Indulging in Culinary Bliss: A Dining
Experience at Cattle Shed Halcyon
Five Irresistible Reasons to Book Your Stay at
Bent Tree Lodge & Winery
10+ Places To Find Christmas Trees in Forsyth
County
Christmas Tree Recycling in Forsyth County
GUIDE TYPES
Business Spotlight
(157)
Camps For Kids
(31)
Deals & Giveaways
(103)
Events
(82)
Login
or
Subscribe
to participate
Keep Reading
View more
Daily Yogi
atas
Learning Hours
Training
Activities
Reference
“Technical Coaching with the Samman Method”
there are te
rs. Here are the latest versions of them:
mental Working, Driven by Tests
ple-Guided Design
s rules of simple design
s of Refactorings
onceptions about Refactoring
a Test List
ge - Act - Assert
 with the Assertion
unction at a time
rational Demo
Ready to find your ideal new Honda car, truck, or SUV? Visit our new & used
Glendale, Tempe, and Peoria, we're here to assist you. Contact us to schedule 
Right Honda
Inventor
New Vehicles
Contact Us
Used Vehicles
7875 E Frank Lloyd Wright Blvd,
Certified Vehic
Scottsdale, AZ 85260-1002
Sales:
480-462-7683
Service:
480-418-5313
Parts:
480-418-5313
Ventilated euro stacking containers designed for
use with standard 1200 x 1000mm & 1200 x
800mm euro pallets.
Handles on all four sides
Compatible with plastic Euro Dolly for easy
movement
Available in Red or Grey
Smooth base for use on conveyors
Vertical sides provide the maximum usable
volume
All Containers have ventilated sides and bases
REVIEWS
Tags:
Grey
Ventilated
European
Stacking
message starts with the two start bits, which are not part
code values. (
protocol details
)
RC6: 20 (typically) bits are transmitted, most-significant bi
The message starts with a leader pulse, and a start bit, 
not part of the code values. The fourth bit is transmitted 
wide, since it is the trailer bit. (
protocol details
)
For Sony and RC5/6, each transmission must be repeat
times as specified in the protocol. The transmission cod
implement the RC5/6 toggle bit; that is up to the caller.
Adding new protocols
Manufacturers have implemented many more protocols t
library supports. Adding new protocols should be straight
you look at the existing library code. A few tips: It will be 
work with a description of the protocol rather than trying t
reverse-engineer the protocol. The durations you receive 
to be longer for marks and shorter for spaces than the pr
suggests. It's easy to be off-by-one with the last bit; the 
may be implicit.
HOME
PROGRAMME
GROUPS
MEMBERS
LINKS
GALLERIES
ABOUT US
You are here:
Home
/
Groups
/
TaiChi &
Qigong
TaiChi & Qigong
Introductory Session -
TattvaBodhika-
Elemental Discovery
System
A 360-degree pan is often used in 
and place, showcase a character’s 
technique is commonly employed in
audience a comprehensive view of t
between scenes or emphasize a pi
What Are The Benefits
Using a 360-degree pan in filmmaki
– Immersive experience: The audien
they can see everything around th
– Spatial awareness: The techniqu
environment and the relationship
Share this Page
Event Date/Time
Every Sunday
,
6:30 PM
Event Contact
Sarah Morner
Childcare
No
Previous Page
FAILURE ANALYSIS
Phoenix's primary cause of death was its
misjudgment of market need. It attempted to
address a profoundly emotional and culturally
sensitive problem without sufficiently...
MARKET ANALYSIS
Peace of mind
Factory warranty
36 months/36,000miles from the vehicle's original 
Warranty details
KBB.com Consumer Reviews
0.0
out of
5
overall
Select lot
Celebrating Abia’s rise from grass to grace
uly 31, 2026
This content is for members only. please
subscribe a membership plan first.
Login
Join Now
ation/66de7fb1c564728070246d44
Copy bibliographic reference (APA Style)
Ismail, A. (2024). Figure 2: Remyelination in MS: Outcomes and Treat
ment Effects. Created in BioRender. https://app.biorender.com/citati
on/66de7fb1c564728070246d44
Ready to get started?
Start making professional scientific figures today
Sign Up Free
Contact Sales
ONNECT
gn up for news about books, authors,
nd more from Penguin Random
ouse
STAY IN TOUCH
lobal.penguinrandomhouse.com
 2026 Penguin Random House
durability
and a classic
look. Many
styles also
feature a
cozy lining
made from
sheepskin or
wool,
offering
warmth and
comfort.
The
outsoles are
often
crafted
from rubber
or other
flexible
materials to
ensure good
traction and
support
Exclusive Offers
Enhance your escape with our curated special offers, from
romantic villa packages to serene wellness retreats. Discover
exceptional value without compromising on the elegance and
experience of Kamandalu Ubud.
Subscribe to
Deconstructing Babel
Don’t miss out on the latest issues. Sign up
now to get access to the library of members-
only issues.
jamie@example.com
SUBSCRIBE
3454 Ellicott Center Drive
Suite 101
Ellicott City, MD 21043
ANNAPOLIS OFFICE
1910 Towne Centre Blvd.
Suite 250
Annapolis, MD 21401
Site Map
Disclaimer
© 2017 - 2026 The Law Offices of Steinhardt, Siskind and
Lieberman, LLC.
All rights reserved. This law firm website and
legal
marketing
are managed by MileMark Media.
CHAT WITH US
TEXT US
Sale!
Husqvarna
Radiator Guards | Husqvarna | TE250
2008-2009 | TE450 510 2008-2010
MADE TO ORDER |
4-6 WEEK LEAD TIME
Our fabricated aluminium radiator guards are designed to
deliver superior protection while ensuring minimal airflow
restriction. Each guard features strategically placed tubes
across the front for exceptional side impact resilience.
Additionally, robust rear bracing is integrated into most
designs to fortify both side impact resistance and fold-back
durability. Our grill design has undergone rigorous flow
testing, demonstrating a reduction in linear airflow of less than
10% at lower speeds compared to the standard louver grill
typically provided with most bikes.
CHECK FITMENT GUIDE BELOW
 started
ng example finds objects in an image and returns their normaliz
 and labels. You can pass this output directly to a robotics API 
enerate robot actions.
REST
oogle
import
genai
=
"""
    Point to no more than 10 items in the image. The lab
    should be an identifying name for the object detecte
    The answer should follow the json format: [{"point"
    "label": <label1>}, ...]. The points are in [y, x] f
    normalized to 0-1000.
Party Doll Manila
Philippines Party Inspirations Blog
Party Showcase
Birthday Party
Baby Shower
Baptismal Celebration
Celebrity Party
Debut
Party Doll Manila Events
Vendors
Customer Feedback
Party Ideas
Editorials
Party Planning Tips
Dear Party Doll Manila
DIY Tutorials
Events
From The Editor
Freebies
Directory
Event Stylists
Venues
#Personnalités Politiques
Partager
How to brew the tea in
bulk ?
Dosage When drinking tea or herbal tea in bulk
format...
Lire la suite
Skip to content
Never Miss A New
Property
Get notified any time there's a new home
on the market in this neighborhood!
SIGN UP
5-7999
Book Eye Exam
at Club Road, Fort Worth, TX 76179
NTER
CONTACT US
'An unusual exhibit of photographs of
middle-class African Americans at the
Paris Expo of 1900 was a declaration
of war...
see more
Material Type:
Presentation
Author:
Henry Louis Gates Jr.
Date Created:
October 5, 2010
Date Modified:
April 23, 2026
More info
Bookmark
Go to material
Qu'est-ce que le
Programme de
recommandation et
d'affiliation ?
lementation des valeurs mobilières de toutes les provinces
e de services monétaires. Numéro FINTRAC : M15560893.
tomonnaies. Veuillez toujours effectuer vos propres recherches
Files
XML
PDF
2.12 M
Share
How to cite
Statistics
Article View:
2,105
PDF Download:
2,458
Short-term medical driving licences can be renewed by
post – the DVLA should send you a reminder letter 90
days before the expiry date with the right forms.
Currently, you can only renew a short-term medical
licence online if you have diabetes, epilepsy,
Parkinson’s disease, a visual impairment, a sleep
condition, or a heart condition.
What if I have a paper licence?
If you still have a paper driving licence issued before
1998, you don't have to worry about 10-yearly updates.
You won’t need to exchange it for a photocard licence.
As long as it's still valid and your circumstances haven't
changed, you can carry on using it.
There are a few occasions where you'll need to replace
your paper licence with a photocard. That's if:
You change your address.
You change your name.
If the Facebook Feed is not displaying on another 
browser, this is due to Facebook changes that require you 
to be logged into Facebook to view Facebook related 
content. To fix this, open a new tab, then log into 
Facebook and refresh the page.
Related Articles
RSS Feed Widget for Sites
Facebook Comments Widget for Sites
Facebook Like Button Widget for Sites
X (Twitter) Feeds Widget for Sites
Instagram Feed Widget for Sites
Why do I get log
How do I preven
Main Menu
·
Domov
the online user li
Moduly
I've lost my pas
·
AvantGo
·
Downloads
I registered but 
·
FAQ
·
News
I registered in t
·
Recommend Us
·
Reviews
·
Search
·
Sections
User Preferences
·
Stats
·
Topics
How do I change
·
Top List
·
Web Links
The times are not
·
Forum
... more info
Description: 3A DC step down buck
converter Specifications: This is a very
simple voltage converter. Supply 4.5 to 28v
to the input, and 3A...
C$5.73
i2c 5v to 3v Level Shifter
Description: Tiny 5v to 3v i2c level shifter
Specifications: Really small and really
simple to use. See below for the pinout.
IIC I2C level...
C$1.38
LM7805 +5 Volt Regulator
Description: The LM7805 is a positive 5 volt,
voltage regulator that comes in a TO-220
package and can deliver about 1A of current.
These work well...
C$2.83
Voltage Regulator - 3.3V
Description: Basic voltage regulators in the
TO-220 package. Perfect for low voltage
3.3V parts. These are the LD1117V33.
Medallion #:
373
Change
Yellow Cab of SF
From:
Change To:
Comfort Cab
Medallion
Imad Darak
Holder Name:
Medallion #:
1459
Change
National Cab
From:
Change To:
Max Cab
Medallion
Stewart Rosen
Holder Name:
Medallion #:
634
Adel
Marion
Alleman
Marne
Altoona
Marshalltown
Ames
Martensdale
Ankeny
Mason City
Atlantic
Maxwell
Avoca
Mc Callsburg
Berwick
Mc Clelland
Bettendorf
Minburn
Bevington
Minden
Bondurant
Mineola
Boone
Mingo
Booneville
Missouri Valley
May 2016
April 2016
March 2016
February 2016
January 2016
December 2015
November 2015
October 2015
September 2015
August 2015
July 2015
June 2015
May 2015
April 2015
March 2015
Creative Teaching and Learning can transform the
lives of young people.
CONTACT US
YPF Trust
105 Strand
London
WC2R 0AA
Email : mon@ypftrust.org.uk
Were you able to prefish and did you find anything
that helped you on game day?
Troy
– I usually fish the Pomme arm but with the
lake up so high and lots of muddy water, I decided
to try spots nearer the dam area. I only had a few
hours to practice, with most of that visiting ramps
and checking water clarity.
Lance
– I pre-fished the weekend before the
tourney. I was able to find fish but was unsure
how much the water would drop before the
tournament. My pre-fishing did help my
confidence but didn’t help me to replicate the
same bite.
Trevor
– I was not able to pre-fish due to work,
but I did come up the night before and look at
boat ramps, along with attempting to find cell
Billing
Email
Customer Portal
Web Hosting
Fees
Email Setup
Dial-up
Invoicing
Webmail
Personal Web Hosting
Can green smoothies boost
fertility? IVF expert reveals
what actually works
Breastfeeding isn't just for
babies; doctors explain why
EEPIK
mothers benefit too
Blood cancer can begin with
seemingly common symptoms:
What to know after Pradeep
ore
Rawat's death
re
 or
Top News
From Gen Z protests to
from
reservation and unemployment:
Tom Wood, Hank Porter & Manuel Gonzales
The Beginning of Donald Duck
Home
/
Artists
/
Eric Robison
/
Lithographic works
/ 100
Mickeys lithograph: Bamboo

═══

» **WHAT NEEDS TO BE DONE**
In how many of the lines above does the string "paper" appear? Case counts; reply with the number only.

» **RESPONSE AREA**
3